→ **RECORD EXCERPTS**
=== Begin Enclosure ===
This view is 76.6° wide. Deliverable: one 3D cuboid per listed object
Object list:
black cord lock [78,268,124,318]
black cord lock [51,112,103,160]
=== End Enclosure ===
=== Begin Enclosure ===
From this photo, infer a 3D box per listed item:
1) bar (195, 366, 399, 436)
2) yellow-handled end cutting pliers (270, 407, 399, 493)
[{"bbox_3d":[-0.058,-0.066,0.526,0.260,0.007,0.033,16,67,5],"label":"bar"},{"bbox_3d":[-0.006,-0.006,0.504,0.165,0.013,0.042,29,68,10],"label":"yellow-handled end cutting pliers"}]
=== End Enclosure ===
→ **DIRECTIONS FOR THIS TASK**
Return exactly the lines above from the line that has "This view is" through the line that has "black cord lock [51,112,103,160]", inclusive, and nothing else.

→ **EXERCISE ANSWER**
This view is 76.6° wide. Deliverable: one 3D cuboid per listed object
Object list:
black cord lock [78,268,124,318]
black cord lock [51,112,103,160]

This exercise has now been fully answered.